▸ Your objective
Could you output the complete listing given below exactly?

● ● ● ●

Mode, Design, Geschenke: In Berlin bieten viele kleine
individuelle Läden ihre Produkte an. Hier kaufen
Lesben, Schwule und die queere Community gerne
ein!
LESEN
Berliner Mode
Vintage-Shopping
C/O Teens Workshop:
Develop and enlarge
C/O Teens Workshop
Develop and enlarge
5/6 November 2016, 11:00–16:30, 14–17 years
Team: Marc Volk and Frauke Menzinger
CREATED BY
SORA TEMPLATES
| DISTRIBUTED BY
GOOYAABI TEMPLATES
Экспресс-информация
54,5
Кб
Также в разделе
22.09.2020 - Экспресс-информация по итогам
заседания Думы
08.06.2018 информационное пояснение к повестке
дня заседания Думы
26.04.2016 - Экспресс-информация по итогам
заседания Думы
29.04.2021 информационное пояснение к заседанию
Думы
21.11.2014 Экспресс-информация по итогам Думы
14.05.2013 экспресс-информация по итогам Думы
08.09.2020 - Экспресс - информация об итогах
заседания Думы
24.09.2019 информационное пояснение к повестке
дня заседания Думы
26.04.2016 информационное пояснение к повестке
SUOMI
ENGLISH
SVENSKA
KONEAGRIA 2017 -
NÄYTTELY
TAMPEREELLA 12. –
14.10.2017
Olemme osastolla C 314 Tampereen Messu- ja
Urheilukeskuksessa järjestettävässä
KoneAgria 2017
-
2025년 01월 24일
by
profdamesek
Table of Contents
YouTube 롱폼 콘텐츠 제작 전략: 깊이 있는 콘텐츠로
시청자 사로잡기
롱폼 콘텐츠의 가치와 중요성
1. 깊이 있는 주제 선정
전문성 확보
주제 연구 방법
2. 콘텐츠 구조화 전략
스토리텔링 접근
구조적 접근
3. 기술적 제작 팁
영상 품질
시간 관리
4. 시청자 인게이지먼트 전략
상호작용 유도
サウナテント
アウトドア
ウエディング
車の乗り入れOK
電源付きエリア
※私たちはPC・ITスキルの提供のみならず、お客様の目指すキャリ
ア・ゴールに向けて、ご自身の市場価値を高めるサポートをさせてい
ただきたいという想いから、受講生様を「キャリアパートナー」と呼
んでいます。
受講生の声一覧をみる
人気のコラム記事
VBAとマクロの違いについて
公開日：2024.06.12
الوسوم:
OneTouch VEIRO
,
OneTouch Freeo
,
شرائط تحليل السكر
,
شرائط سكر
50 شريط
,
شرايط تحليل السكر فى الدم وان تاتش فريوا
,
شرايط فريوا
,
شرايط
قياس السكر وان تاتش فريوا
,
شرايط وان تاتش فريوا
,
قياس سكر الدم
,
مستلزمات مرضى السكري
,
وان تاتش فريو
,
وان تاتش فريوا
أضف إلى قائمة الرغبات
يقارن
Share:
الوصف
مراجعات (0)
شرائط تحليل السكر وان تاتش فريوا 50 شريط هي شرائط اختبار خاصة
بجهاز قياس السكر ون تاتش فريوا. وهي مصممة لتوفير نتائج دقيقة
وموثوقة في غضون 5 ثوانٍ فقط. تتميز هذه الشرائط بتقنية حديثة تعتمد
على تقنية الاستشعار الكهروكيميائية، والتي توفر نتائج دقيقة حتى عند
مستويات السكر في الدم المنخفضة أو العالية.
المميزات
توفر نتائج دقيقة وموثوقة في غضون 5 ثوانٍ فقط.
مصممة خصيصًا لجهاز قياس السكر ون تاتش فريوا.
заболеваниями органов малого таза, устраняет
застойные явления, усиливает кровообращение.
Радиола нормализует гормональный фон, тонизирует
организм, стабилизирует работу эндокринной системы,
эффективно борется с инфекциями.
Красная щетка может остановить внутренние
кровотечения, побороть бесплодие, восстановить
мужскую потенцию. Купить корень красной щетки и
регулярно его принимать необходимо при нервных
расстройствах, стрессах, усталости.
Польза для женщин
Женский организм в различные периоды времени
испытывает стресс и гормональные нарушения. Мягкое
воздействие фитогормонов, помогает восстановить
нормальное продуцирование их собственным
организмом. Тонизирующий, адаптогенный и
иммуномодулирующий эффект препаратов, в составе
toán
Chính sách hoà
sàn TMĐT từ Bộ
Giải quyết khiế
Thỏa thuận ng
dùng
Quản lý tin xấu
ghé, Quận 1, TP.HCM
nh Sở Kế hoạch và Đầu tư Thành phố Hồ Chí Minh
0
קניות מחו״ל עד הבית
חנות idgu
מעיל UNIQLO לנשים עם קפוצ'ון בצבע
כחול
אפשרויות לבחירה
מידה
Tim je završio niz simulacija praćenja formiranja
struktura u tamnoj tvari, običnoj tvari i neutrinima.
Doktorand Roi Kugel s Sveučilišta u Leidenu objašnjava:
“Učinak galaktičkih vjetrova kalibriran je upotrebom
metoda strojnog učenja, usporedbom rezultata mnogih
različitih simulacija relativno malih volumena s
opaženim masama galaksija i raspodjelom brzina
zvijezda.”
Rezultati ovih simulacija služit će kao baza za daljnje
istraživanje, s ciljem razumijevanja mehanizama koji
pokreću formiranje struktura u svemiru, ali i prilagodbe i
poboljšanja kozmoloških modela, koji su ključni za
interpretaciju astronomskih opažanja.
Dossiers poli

● ● ● ●

▸ Answer for the task
Mode, Design, Geschenke: In Berlin bieten viele kleine
individuelle Läden ihre Produkte an. Hier kaufen
Lesben, Schwule und die queere Community gerne
ein!
LESEN
Berliner Mode
Vintage-Shopping
C/O Teens Workshop:
Develop and enlarge
C/O Teens Workshop
Develop and enlarge
5/6 November 2016, 11:00–16:30, 14–17 years
Team: Marc Volk and Frauke Menzinger
CREATED BY
SORA TEMPLATES
| DISTRIBUTED BY
GOOYAABI TEMPLATES
Экспресс-информация
54,5
Кб
Также в разделе
22.09.2020 - Экспресс-информация по итогам
заседания Думы
08.06.2018 информационное пояснение к повестке
дня заседания Думы
26.04.2016 - Экспресс-информация по итогам
заседания Думы
29.04.2021 информационное пояснение к заседанию
Думы
21.11.2014 Экспресс-информация по итогам Думы
14.05.2013 экспресс-информация по итогам Думы
08.09.2020 - Экспресс - информация об итогах
заседания Думы
24.09.2019 информационное пояснение к повестке
дня заседания Думы
26.04.2016 информационное пояснение к повестке
SUOMI
ENGLISH
SVENSKA
KONEAGRIA 2017 -
NÄYTTELY
TAMPEREELLA 12. –
14.10.2017
Olemme osastolla C 314 Tampereen Messu- ja
Urheilukeskuksessa järjestettävässä
KoneAgria 2017
-
2025년 01월 24일
by
profdamesek
Table of Contents
YouTube 롱폼 콘텐츠 제작 전략: 깊이 있는 콘텐츠로
시청자 사로잡기
롱폼 콘텐츠의 가치와 중요성
1. 깊이 있는 주제 선정
전문성 확보
주제 연구 방법
2. 콘텐츠 구조화 전략
스토리텔링 접근
구조적 접근
3. 기술적 제작 팁
영상 품질
시간 관리
4. 시청자 인게이지먼트 전략
상호작용 유도
サウナテント
アウトドア
ウエディング
車の乗り入れOK
電源付きエリア
※私たちはPC・ITスキルの提供のみならず、お客様の目指すキャリ
ア・ゴールに向けて、ご自身の市場価値を高めるサポートをさせてい
ただきたいという想いから、受講生様を「キャリアパートナー」と呼
んでいます。
受講生の声一覧をみる
人気のコラム記事
VBAとマクロの違いについて
公開日：2024.06.12
الوسوم:
OneTouch VEIRO
,
OneTouch Freeo
,
شرائط تحليل السكر
,
شرائط سكر
50 شريط
,
شرايط تحليل السكر فى الدم وان تاتش فريوا
,
شرايط فريوا
,
شرايط
قياس السكر وان تاتش فريوا
,
شرايط وان تاتش فريوا
,
قياس سكر الدم
,
مستلزمات مرضى السكري
,
وان تاتش فريو
,
وان تاتش فريوا
أضف إلى قائمة الرغبات
يقارن
Share:
الوصف
مراجعات (0)
شرائط تحليل السكر وان تاتش فريوا 50 شريط هي شرائط اختبار خاصة
بجهاز قياس السكر ون تاتش فريوا. وهي مصممة لتوفير نتائج دقيقة
وموثوقة في غضون 5 ثوانٍ فقط. تتميز هذه الشرائط بتقنية حديثة تعتمد
على تقنية الاستشعار الكهروكيميائية، والتي توفر نتائج دقيقة حتى عند
مستويات السكر في الدم المنخفضة أو العالية.
المميزات
توفر نتائج دقيقة وموثوقة في غضون 5 ثوانٍ فقط.
مصممة خصيصًا لجهاز قياس السكر ون تاتش فريوا.
заболеваниями органов малого таза, устраняет
застойные явления, усиливает кровообращение.
Радиола нормализует гормональный фон, тонизирует
организм, стабилизирует работу эндокринной системы,
эффективно борется с инфекциями.
Красная щетка может остановить внутренние
кровотечения, побороть бесплодие, восстановить
мужскую потенцию. Купить корень красной щетки и
регулярно его принимать необходимо при нервных
расстройствах, стрессах, усталости.
Польза для женщин
Женский организм в различные периоды времени
испытывает стресс и гормональные нарушения. Мягкое
воздействие фитогормонов, помогает восстановить
нормальное продуцирование их собственным
организмом. Тонизирующий, адаптогенный и
иммуномодулирующий эффект препаратов, в составе
toán
Chính sách hoà
sàn TMĐT từ Bộ
Giải quyết khiế
Thỏa thuận ng
dùng
Quản lý tin xấu
ghé, Quận 1, TP.HCM
nh Sở Kế hoạch và Đầu tư Thành phố Hồ Chí Minh
0
קניות מחו״ל עד הבית
חנות idgu
מעיל UNIQLO לנשים עם קפוצ'ון בצבע
כחול
אפשרויות לבחירה
מידה
Tim je završio niz simulacija praćenja formiranja
struktura u tamnoj tvari, običnoj tvari i neutrinima.
Doktorand Roi Kugel s Sveučilišta u Leidenu objašnjava:
“Učinak galaktičkih vjetrova kalibriran je upotrebom
metoda strojnog učenja, usporedbom rezultata mnogih
različitih simulacija relativno malih volumena s
opaženim masama galaksija i raspodjelom brzina
zvijezda.”
Rezultati ovih simulacija služit će kao baza za daljnje
istraživanje, s ciljem razumijevanja mehanizama koji
pokreću formiranje struktura u svemiru, ali i prilagodbe i
poboljšanja kozmoloških modela, koji su ključni za
interpretaciju astronomskih opažanja.
Dossiers poli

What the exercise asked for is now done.